Segment Start: EXTRACTED DATA

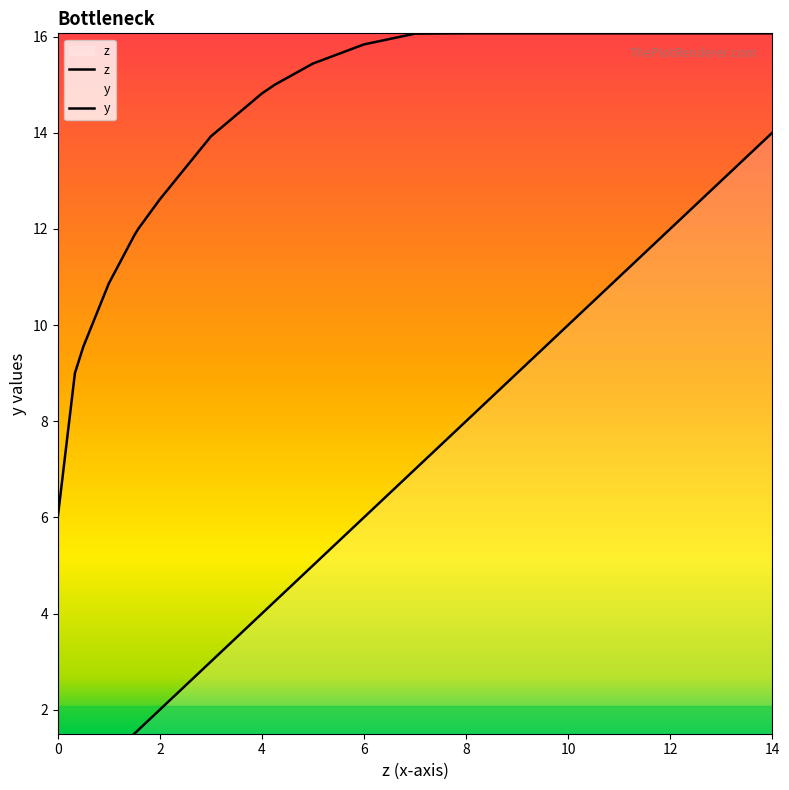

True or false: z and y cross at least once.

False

Segment End: EXTRACTED DATA
Segment Start: EXTRACTED DATA

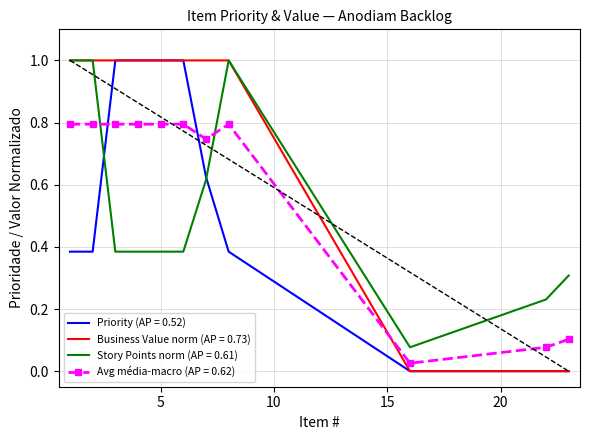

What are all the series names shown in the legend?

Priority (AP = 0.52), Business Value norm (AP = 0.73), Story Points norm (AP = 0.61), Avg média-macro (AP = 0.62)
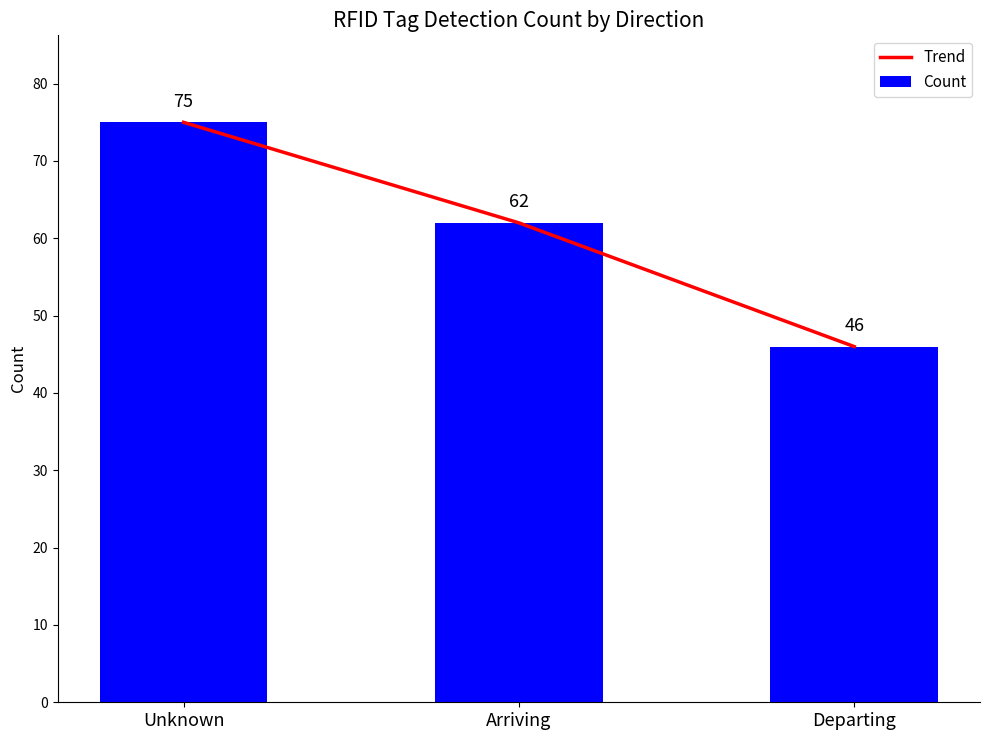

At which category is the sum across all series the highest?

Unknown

Segment End: EXTRACTED DATA

EXERCISE AIM:
Gather every line of the records above that contains the word "series", and copy each one in full.

EXERCISE OUTPUT:
What are all the series names shown in the legend?
At which category is the sum across all series the highest?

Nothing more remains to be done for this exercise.